Benefits of Coffeehouse Portfolio
I like the fact that he keeps the CoffeeHouse bond allocation relatively simple and straightforward, generally putting it into a broadly-indexed bond fund such as Total Bond Market or Intermediate Bond Index Fund. Asset class snobs like myself like to complicate things as much as possible just to have something to tinker with, but that really goes against what the CoffeeHouse philosophy is all about anyway, which is, in Thoreau's words, “Simplify, Simplify, Simplify.”
The overall 60/40 allocation is what many institutional and individual investors have been using for decades. I think it is a great place for any investor to start. A young person with a small portfolio and a large tolerance for risk might want a more aggressive portfolio, and a retiree may want a less aggressive one, but if I had to pick one allocation for everyone to follow, I think 60/40 would be it.
Returns over the last 20 years have ranged from a 20% loss in 2008 to several years of 23% gains. The overall portfolio returns from 1991 to 2010 is ~ 9% a year, which is pretty typical for these fixed asset allocation portfolios, and certainly enough to retire on. A poster named Madsinger on the Bogleheads forum posts monthly updates of the returns of various fixed asset allocation portfolios. He calculates out the annualized return of the CoffeeHouse portfolio from 1999 to present as 6.35%, which isn't bad at all considering that period of time encompasses two huge bear markets. It ranks near the top of all the portfolios he tracks and well ahead of the Vanguard S&P 500 Fund at 1.65%.
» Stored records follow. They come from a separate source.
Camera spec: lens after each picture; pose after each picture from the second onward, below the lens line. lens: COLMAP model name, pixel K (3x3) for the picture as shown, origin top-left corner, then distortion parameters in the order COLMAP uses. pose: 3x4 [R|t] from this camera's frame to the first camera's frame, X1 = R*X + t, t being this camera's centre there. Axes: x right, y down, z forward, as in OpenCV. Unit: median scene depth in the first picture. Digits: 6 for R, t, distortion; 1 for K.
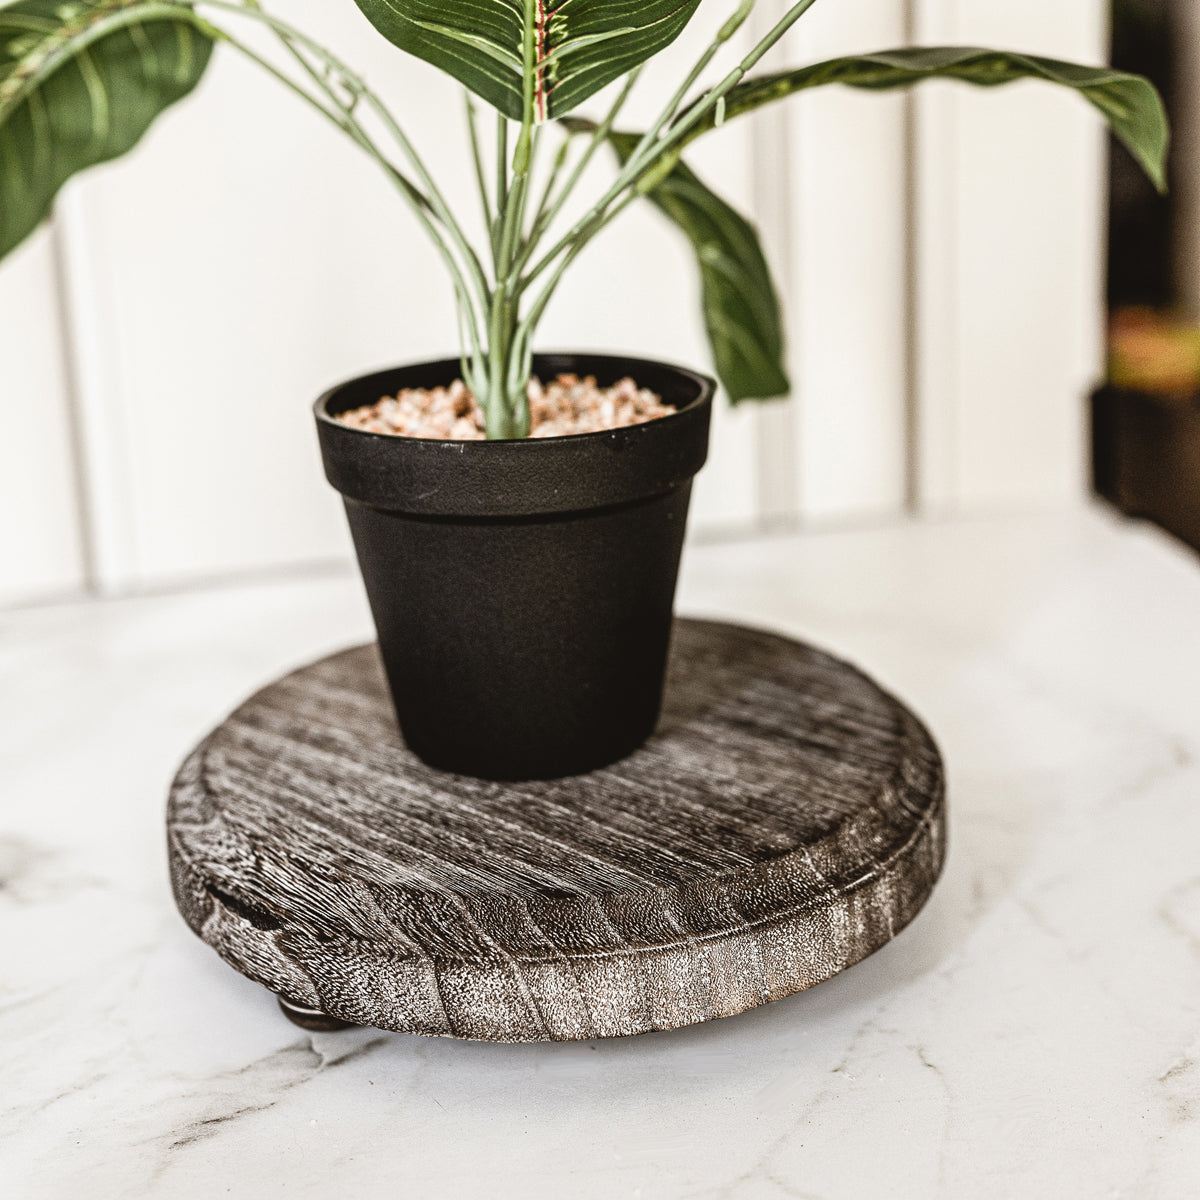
lens RADIAL K [[1866.0, 0, 576.1], [0, 1866.0, 428.6], [0, 0, 1]] dist [0.063080, 0.000000]
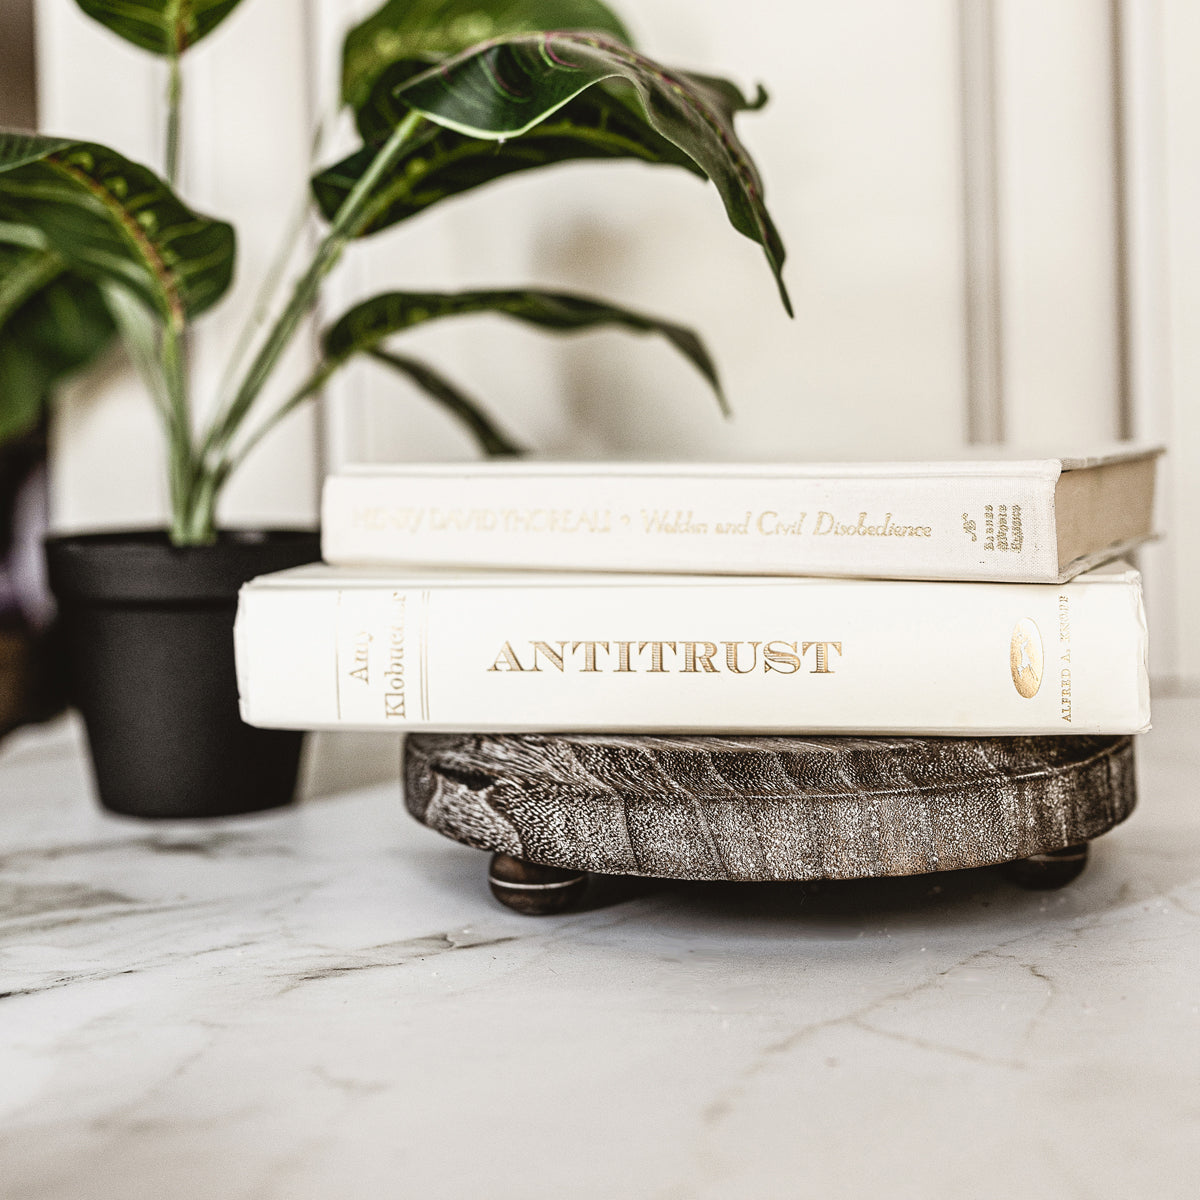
lens RADIAL K [[1866.0, 0, 608.1], [0, 1866.0, 491.5], [0, 0, 1]] dist [0.063080, 0.000000]
pose [[0.987776, 0.023141, -0.154151, 0.078392], [-0.052922, 0.979965, -0.192010, 0.313758], [0.146619, 0.197820, 0.969211, -0.095423]]
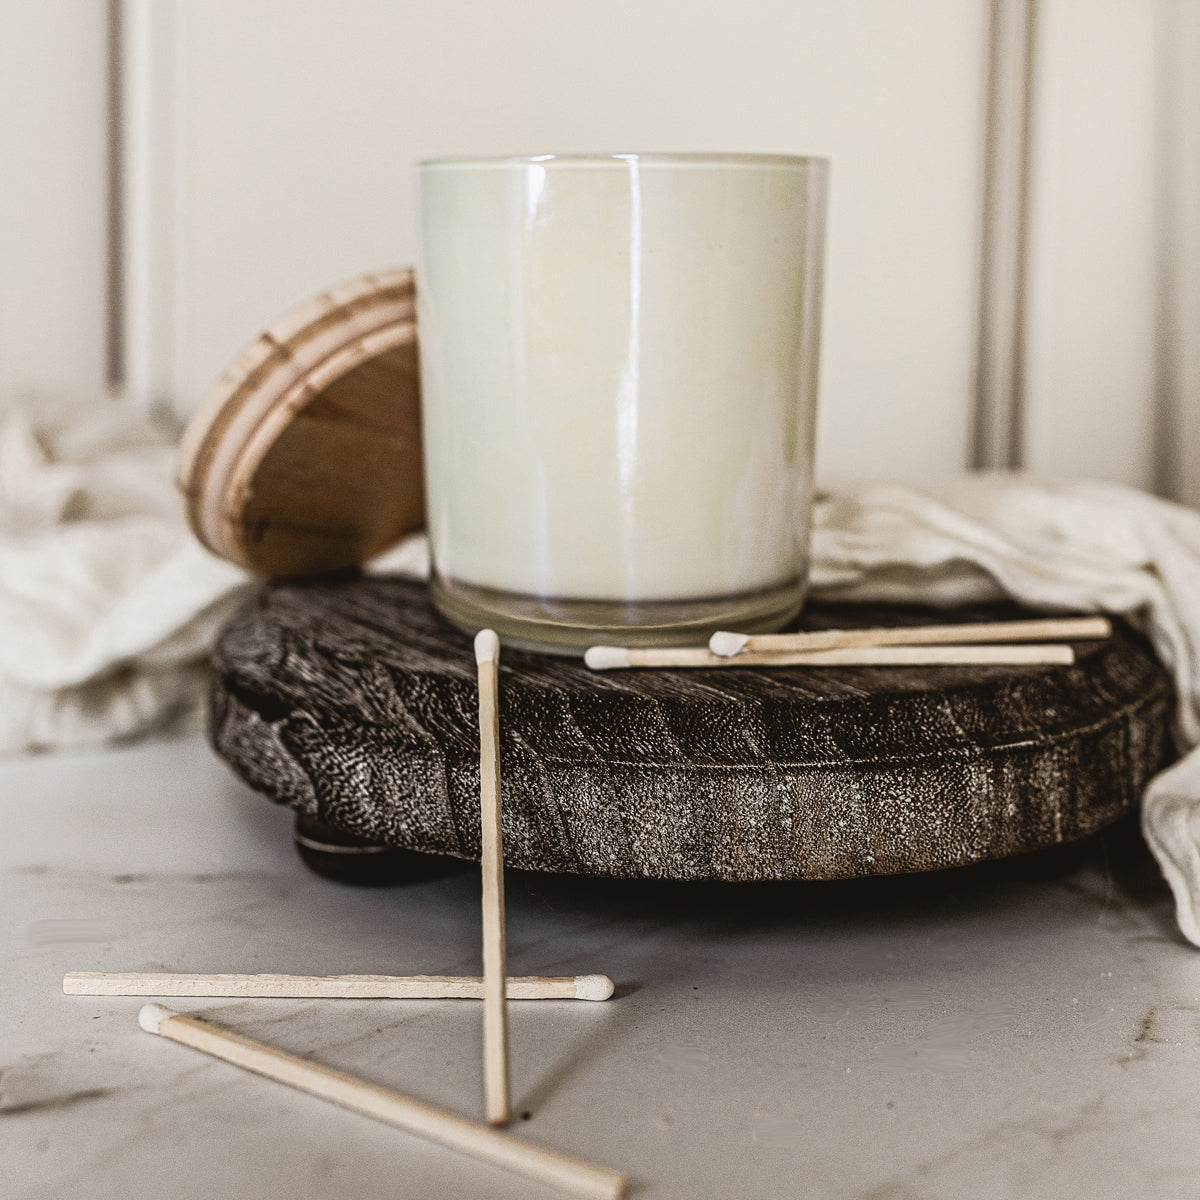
lens RADIAL K [[1866.0, 0, 592.5], [0, 1866.0, 428.3], [0, 0, 1]] dist [0.063080, 0.000000]
pose [[0.976941, 0.075460, -0.199732, 0.131911], [-0.102768, 0.986162, -0.130087, 0.241294], [0.187152, 0.147613, 0.971177, 0.215047]]
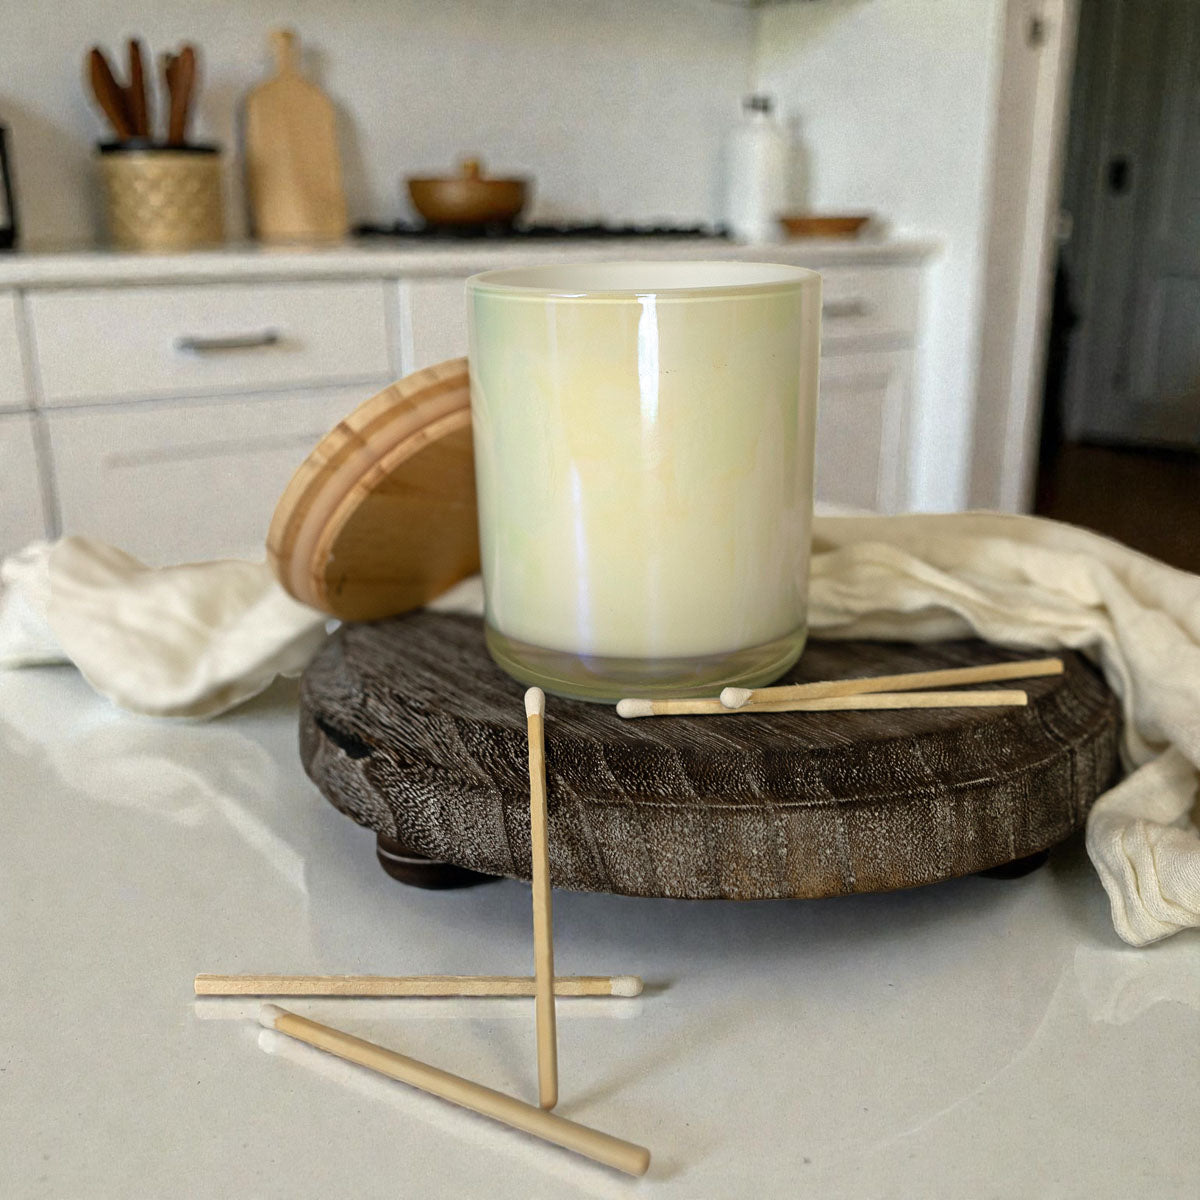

In short, there's nothing wrong with adapting the CoffeeHouse Portfolio and making it your own. Like with the Permanent Portfolio previously discussed, it's probably more important that you stick with your plan than the weighting of your particular allocations. Any reasonable asset allocation is okay, but it needs to be one you can hold through thick and thin. Better to be a little more conservative and conventional than you think you need to be, at least until you pass through a bear market or two.
Disclosure: I have no financial relationship with Mr. Schultheis although I do get a small commission if you buy his book from my link.